#### [本文]
どうしたかと言うと、「まぁまぁ、大丈夫」僕はダンサーをなだめました。

相方をなだめました。

「聞いてくれよ、俺にはまだ策があるんだよ」とね。

「“他人の声作戦”は失敗した。
だが、今テクノロジーがやばいらしい。
そこそこ下手な声の歌手が上手くなってるらしい。
加工っていうものがあるんだって。
デジタルの何とかがあるんだって。
キーも合わせれるし、声も膨らませられるし。
それは魔法のような技術があるらしい。
僕は魔法を使いたいと思う」そう言いました。

「レコーディングして、後は頑張ってちょうだい」って言って、加工に加工を重ねてもらって、どうなったと思いますか?

そこでわかりました。

加工には限度がある。

ある程度上手い人がさらに上手くするっていうことがそうで。

そうじゃない奴が上手くなる事は無いんですよね。

で、僕がどれくらい下手かと言うと、
カラオケでちょうどいじれない下手さってあるでしょ?あれなんですよ。

「こいつ音痴なんですよ、聞いてくださいみたいな、逆に面白いでしょ」みたいなのがないっていうね。

全員で黙る、スマホ見る、スマホを見ざるを得ない、と言うタイプの下手さなんですね。

で、これはまいったなぁと思ったんですね。

加工も無理。別人も無理。

でも、三代目J SOUL BROTHERSになりたいんですよ。

どうすっかなぁってよくよく考えたら、実は相方は上手かったんですよ。

相方は結構上手い。

ここで大ピンチなわけですよ。

言ってみたらどういうことになっていると思います?三代目J SOUL BROTHERSになりたいって言ったんですよ。

#### [取り組む課題]
A – 本文のうち、「そうじゃない奴が上手くなる事は無いんですよね。」という語句を含む箇所で始まり「でも、三代目J SOUL BROTHERSになりたいんですよ。」で終わる部分を、そのまま書き写してください。
B – 元データの行のうち、「collectors: M. Cárdenas」を含む行から「catalogue / barcode: US 1741029」を含む行までを、「collection date」をすべて「date collected」に置き換えて更新してください。それ以外は変えず、その範囲の行だけを示してください。
この後に続く行は、本文の内容とは関係がありません。

#### [元データ]
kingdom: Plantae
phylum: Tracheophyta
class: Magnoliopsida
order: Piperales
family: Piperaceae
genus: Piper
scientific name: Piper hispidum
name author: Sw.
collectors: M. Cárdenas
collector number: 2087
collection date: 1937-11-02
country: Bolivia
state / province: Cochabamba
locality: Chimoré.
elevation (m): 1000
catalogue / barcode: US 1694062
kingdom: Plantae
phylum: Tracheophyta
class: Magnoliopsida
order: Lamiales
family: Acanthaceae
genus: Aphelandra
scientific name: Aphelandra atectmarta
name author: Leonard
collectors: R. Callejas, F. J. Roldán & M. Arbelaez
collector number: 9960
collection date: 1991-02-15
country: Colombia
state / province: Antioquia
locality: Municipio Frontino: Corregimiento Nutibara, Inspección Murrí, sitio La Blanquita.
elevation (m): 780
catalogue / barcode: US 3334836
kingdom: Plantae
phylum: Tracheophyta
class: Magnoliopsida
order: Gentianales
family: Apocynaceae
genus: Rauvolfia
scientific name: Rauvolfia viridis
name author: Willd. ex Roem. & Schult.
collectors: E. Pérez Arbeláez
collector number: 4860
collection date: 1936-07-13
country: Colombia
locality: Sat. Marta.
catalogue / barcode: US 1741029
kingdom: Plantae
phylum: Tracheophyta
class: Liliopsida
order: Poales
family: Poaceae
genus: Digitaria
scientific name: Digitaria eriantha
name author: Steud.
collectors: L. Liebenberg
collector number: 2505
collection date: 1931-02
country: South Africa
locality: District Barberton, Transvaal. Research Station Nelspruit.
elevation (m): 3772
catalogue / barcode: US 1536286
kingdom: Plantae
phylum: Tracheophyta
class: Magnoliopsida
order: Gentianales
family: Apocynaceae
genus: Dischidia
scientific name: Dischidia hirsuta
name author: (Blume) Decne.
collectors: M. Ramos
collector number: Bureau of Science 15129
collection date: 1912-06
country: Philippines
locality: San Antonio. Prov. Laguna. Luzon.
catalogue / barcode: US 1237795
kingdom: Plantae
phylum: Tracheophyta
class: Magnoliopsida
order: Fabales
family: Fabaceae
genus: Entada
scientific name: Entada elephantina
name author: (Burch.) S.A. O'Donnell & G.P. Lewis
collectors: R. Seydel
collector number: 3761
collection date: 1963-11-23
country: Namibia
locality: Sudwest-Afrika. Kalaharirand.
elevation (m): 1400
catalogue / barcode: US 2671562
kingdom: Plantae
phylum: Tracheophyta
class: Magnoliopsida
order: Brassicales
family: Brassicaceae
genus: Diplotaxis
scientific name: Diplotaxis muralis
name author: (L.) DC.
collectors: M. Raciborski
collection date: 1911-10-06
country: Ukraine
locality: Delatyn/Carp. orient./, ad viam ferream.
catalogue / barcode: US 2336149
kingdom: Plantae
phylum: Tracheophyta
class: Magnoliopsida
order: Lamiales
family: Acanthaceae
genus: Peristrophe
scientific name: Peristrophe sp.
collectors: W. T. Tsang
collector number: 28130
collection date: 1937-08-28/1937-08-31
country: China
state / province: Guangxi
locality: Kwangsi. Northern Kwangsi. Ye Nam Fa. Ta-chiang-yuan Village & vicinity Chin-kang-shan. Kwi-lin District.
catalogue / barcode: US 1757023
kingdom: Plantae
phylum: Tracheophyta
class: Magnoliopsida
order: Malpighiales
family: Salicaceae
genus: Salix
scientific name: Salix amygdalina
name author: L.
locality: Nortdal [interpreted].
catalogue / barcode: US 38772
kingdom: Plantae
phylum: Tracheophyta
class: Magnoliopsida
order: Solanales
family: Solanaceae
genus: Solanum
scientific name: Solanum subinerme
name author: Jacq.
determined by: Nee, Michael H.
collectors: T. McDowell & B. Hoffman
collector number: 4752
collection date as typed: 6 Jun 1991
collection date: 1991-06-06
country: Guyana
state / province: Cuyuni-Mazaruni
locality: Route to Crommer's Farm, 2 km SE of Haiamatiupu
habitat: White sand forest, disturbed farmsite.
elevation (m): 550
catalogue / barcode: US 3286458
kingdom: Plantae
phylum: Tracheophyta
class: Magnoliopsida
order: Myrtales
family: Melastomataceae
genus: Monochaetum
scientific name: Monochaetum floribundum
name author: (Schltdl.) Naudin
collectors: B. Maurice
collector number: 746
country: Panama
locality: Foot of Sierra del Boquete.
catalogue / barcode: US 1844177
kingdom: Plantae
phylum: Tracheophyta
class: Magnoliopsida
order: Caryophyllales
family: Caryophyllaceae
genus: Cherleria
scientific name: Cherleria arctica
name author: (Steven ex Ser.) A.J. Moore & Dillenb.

#### [解答例]
A –
そうじゃない奴が上手くなる事は無いんですよね。

で、僕がどれくらい下手かと言うと、
カラオケでちょうどいじれない下手さってあるでしょ?あれなんですよ。

「こいつ音痴なんですよ、聞いてくださいみたいな、逆に面白いでしょ」みたいなのがないっていうね。

全員で黙る、スマホ見る、スマホを見ざるを得ない、と言うタイプの下手さなんですね。

で、これはまいったなぁと思ったんですね。

加工も無理。別人も無理。

でも、三代目J SOUL BROTHERSになりたいんですよ。

B –
collectors: M. Cárdenas
collector number: 2087
date collected: 1937-11-02
country: Bolivia
state / province: Cochabamba
locality: Chimoré.
elevation (m): 1000
catalogue / barcode: US 1694062
kingdom: Plantae
phylum: Tracheophyta
class: Magnoliopsida
order: Lamiales
family: Acanthaceae
genus: Aphelandra
scientific name: Aphelandra atectmarta
name author: Leonard
collectors: R. Callejas, F. J. Roldán & M. Arbelaez
collector number: 9960
date collected: 1991-02-15
country: Colombia
state / province: Antioquia
locality: Municipio Frontino: Corregimiento Nutibara, Inspección Murrí, sitio La Blanquita.
elevation (m): 780
catalogue / barcode: US 3334836
kingdom: Plantae
phylum: Tracheophyta
class: Magnoliopsida
order: Gentianales
family: Apocynaceae
genus: Rauvolfia
scientific name: Rauvolfia viridis
name author: Willd. ex Roem. & Schult.
collectors: E. Pérez Arbeláez
collector number: 4860
date collected: 1936-07-13
country: Colombia
locality: Sat. Marta.
catalogue / barcode: US 1741029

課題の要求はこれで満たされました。